Data extracted from a collection:
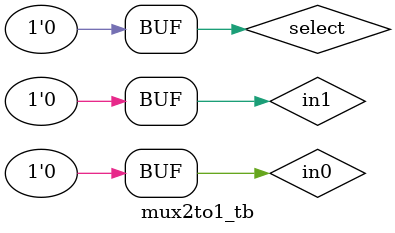
<source format=v>
`timescale 1 ns/10 ps  // time-unit = 1 ns, precision = 10 ps

module mux2to1_tb;

reg in0 =1, in1, select;
wire out;
// UUT/DUT
mux2_to1 uut(in0,in1,select,out);
// Command to print simulation signal values
initial begin
        $monitor("%t : Input_0: %b Input_1: %b Select: %b  -- Output: %b", $time, in0, in1, select, out); 
end

// Sequent input of the simulation
initial begin
	in0 <= 1'b1;
	in1 <= 1'b0;
	select <= 1'b0;
	
	#5 // Wait for 5 units of time
	select <= 1'b1;
	
	#5
	in1 <= 1'b1;
	
	#5
	in1 <= 1'b0;
	
	#5
	in0 <= 1'b0;
	
	#5
	select <= 1'b0;
	
	#5;
	//	$stop;   // end of simulation. Usually be used when we have clock signal in the design.
end
endmodule 

</source>
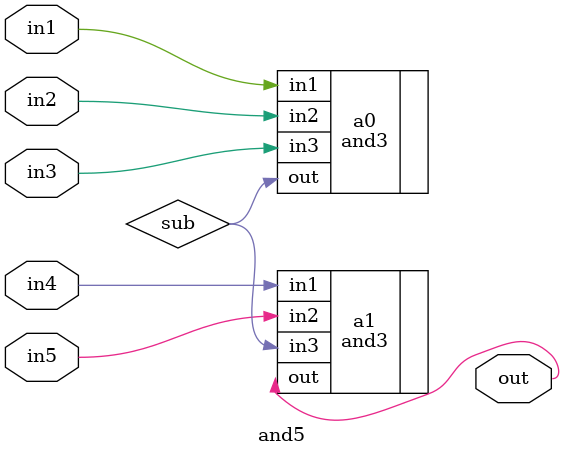
<source format=v>
/*
    CS/ECE 552 Spring '23
    Homework #1, Problem 2

    5 input AND
*/
`default_nettype none
module and5 (out,in1,in2, in3, in4, in5);
    output wire out;
    input wire in1,in2, in3, in4, in5;
    wire sub;
    and3 a0 (.out(sub), .in1(in1), .in2(in2), .in3(in3));
    and3 a1 (.out(out), .in1(in4), .in2(in5), .in3(sub));

endmodule
`default_nettype wire

</source>
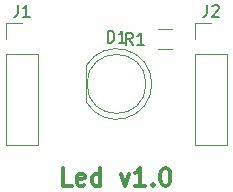
<source format=gbr>
G04 #@! TF.GenerationSoftware,KiCad,Pcbnew,(5.0.0)*
G04 #@! TF.CreationDate,2019-05-30T11:45:59+02:00*
G04 #@! TF.ProjectId,LED,4C45442E6B696361645F706362000000,rev?*
G04 #@! TF.SameCoordinates,Original*
G04 #@! TF.FileFunction,Legend,Top*
G04 #@! TF.FilePolarity,Positive*
%FSLAX46Y46*%
G04 Gerber Fmt 4.6, Leading zero omitted, Abs format (unit mm)*
G04 Created by KiCad (PCBNEW (5.0.0)) date 05/30/19 11:45:59*
%MOMM*%
%LPD*%
G01*
G04 APERTURE LIST*
%ADD10C,0.300000*%
%ADD11C,0.120000*%
%ADD12C,0.150000*%
G04 APERTURE END LIST*
D10*
X146214285Y-103608571D02*
X145500000Y-103608571D01*
X145500000Y-102108571D01*
X147285714Y-103537142D02*
X147142857Y-103608571D01*
X146857142Y-103608571D01*
X146714285Y-103537142D01*
X146642857Y-103394285D01*
X146642857Y-102822857D01*
X146714285Y-102680000D01*
X146857142Y-102608571D01*
X147142857Y-102608571D01*
X147285714Y-102680000D01*
X147357142Y-102822857D01*
X147357142Y-102965714D01*
X146642857Y-103108571D01*
X148642857Y-103608571D02*
X148642857Y-102108571D01*
X148642857Y-103537142D02*
X148500000Y-103608571D01*
X148214285Y-103608571D01*
X148071428Y-103537142D01*
X148000000Y-103465714D01*
X147928571Y-103322857D01*
X147928571Y-102894285D01*
X148000000Y-102751428D01*
X148071428Y-102680000D01*
X148214285Y-102608571D01*
X148500000Y-102608571D01*
X148642857Y-102680000D01*
X150357142Y-102608571D02*
X150714285Y-103608571D01*
X151071428Y-102608571D01*
X152428571Y-103608571D02*
X151571428Y-103608571D01*
X152000000Y-103608571D02*
X152000000Y-102108571D01*
X151857142Y-102322857D01*
X151714285Y-102465714D01*
X151571428Y-102537142D01*
X153071428Y-103465714D02*
X153142857Y-103537142D01*
X153071428Y-103608571D01*
X153000000Y-103537142D01*
X153071428Y-103465714D01*
X153071428Y-103608571D01*
X154071428Y-102108571D02*
X154214285Y-102108571D01*
X154357142Y-102180000D01*
X154428571Y-102251428D01*
X154500000Y-102394285D01*
X154571428Y-102680000D01*
X154571428Y-103037142D01*
X154500000Y-103322857D01*
X154428571Y-103465714D01*
X154357142Y-103537142D01*
X154214285Y-103608571D01*
X154071428Y-103608571D01*
X153928571Y-103537142D01*
X153857142Y-103465714D01*
X153785714Y-103322857D01*
X153714285Y-103037142D01*
X153714285Y-102680000D01*
X153785714Y-102394285D01*
X153857142Y-102251428D01*
X153928571Y-102180000D01*
X154071428Y-102108571D01*
D11*
G04 #@! TO.C,R1*
X154700000Y-92080000D02*
X153500000Y-92080000D01*
X153500000Y-90320000D02*
X154700000Y-90320000D01*
G04 #@! TO.C,J1*
X140670000Y-89860000D02*
X142000000Y-89860000D01*
X140670000Y-91190000D02*
X140670000Y-89860000D01*
X143330000Y-92460000D02*
X140670000Y-92460000D01*
X143330000Y-100140000D02*
X143330000Y-92460000D01*
X140670000Y-100140000D02*
X143330000Y-100140000D01*
X140670000Y-92460000D02*
X140670000Y-100140000D01*
G04 #@! TO.C,J2*
X156670000Y-92460000D02*
X156670000Y-100140000D01*
X156670000Y-100140000D02*
X159330000Y-100140000D01*
X159330000Y-100140000D02*
X159330000Y-92460000D01*
X159330000Y-92460000D02*
X156670000Y-92460000D01*
X156670000Y-91190000D02*
X156670000Y-89860000D01*
X156670000Y-89860000D02*
X158000000Y-89860000D01*
G04 #@! TO.C,D1*
X152990000Y-95000462D02*
G75*
G03X147440000Y-93455170I-2990000J462D01*
G01*
X152990000Y-94999538D02*
G75*
G02X147440000Y-96544830I-2990000J-462D01*
G01*
X152500000Y-95000000D02*
G75*
G03X152500000Y-95000000I-2500000J0D01*
G01*
X147440000Y-93455000D02*
X147440000Y-96545000D01*
G04 #@! TO.C,R1*
D12*
X151373333Y-91672380D02*
X151040000Y-91196190D01*
X150801904Y-91672380D02*
X150801904Y-90672380D01*
X151182857Y-90672380D01*
X151278095Y-90720000D01*
X151325714Y-90767619D01*
X151373333Y-90862857D01*
X151373333Y-91005714D01*
X151325714Y-91100952D01*
X151278095Y-91148571D01*
X151182857Y-91196190D01*
X150801904Y-91196190D01*
X152325714Y-91672380D02*
X151754285Y-91672380D01*
X152040000Y-91672380D02*
X152040000Y-90672380D01*
X151944761Y-90815238D01*
X151849523Y-90910476D01*
X151754285Y-90958095D01*
G04 #@! TO.C,J1*
X141666666Y-88312380D02*
X141666666Y-89026666D01*
X141619047Y-89169523D01*
X141523809Y-89264761D01*
X141380952Y-89312380D01*
X141285714Y-89312380D01*
X142666666Y-89312380D02*
X142095238Y-89312380D01*
X142380952Y-89312380D02*
X142380952Y-88312380D01*
X142285714Y-88455238D01*
X142190476Y-88550476D01*
X142095238Y-88598095D01*
G04 #@! TO.C,J2*
X157666666Y-88312380D02*
X157666666Y-89026666D01*
X157619047Y-89169523D01*
X157523809Y-89264761D01*
X157380952Y-89312380D01*
X157285714Y-89312380D01*
X158095238Y-88407619D02*
X158142857Y-88360000D01*
X158238095Y-88312380D01*
X158476190Y-88312380D01*
X158571428Y-88360000D01*
X158619047Y-88407619D01*
X158666666Y-88502857D01*
X158666666Y-88598095D01*
X158619047Y-88740952D01*
X158047619Y-89312380D01*
X158666666Y-89312380D01*
G04 #@! TO.C,D1*
X149261904Y-91492380D02*
X149261904Y-90492380D01*
X149500000Y-90492380D01*
X149642857Y-90540000D01*
X149738095Y-90635238D01*
X149785714Y-90730476D01*
X149833333Y-90920952D01*
X149833333Y-91063809D01*
X149785714Y-91254285D01*
X149738095Y-91349523D01*
X149642857Y-91444761D01*
X149500000Y-91492380D01*
X149261904Y-91492380D01*
X150785714Y-91492380D02*
X150214285Y-91492380D01*
X150500000Y-91492380D02*
X150500000Y-90492380D01*
X150404761Y-90635238D01*
X150309523Y-90730476D01*
X150214285Y-90778095D01*
G04 #@! TD*
M02*

</source>
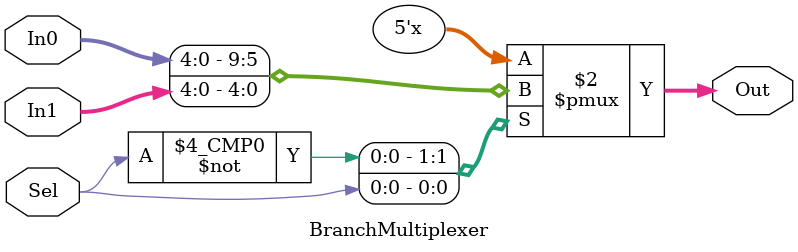
<source format=v>
`timescale 1ns / 1ps

module BranchMultiplexer(In0,In1,Sel,Out);
	 input [4:0]  In0; // From Adder (Near PC Counter)
	 input [4:0]  In1; // From Adder (For Branch)
	 input  Sel;
	 output reg[4:0]  Out;
always@(In0,In1,Sel)
	case(Sel)
		0:Out<=In0;
		1:Out<=In1;
endcase
endmodule

</source>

**Task statement**.
Your task is to collect every line above that contains the word "timescale".

**Your response**.
`timescale 1 ns/10 ps  // time-unit = 1 ns, precision = 10 ps
`timescale 1ns / 1ps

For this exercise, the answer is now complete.